Data supplied below:

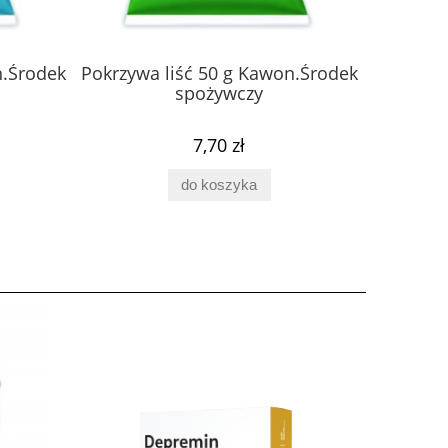
n.Środek
Pokrzywa liść 50 g Kawon.Środek
Skrzyp 
spożywczy
7,70 zł
do koszyka
it
Chaga Solo 100ml Plon Pharm
Babka Lance
50g.Produk
56,00 zł
7,1
do koszyka
do ko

End of Data supplied.

Request -> Arrange the transcribed text from all the entries above as a JSON array of strings, one string per line, omitting blank lines. Leave the pictures out of the output.

Answer to the problem ->
[
  "n.Środek",
  "Pokrzywa liść 50 g Kawon.Środek",
  "Skrzyp ",
  "spożywczy",
  "7,70 zł",
  "do koszyka",
  "it",
  "Chaga Solo 100ml Plon Pharm",
  "Babka Lance",
  "50g.Produk",
  "56,00 zł",
  "7,1",
  "do koszyka",
  "do ko"
]